Glorious Rivals (The Grandest Game, #2) (87)
Slate broke eye contact first, turning to Gigi. “And… false.”
It took Gigi’s scrambled mind a second or two to think back to the last True or False question she’d asked him. This was Mattias Slater, telling her that he and Eve did not have the kind of relationship that involved making out.
Before Gigi could make heads or tails of that, the wall to her left parted.
Gigi whirled. Slate slid in front of her and Eve as the wall closed behind a woman who wore not a spot of red. She was tall and willowy in a way that should have made her look slight but didn’t, her skin very nearly ebony—luminescent, flawless. Thick black braids of varying sizes streamed down her back.
She was one of the most beautiful, self-possessed, arresting women that Gigi had ever seen—and Slate slammed her back against the wall.

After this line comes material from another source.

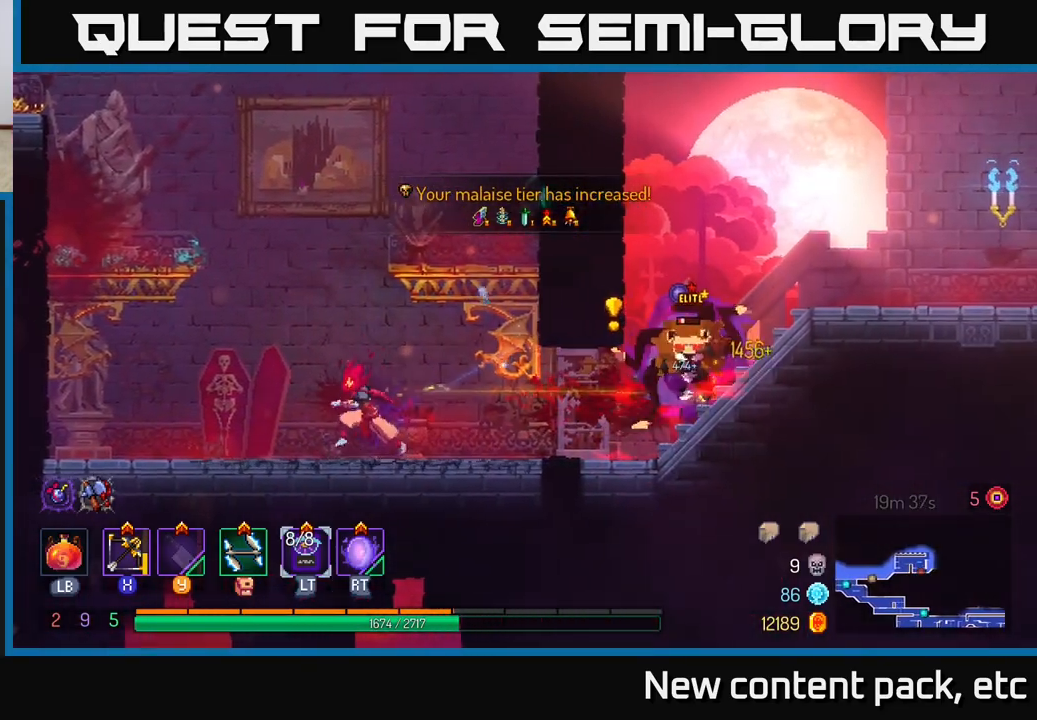
{"buttons": [], "left_stick": "right", "right_stick": "center", "events": [[50, "B", "down"], [167, "B", "up"], [467, "left_stick", "right"]]}
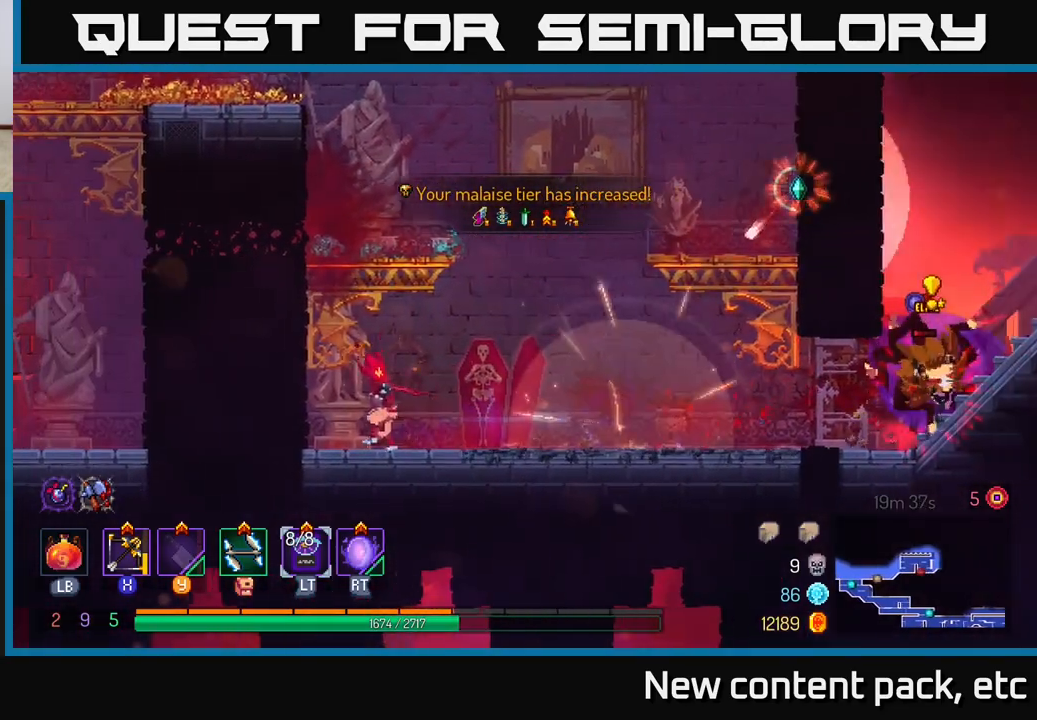
{"buttons": [], "left_stick": "right", "right_stick": "center", "events": [[50, "X", "down"], [133, "X", "up"]]}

“Are you quite finished?” The woman’s voice was familiar, but her accent was much stronger now. The first woman in red. The one who was playacting. The one who used us to bait the other.
“You’re…” Gigi thought of about a thousand different descriptors that would have applied. “British?”
“When it suits me,” the woman replied. “Zella,” she introduced herself, like Slate didn’t have her pinned to a wall. “Charmed. Now, I’m going to need at least one of you to tell me, word for word, what the Watcher said to you.”
Chapter 74
LYRA
Lyra looked from Rohan to Savannah to the clue in the sky. She barely even felt the rain or the cold.
“It happened, didn’t it?” Savannah said from the ground. “Just like I said it would. With Grayson.”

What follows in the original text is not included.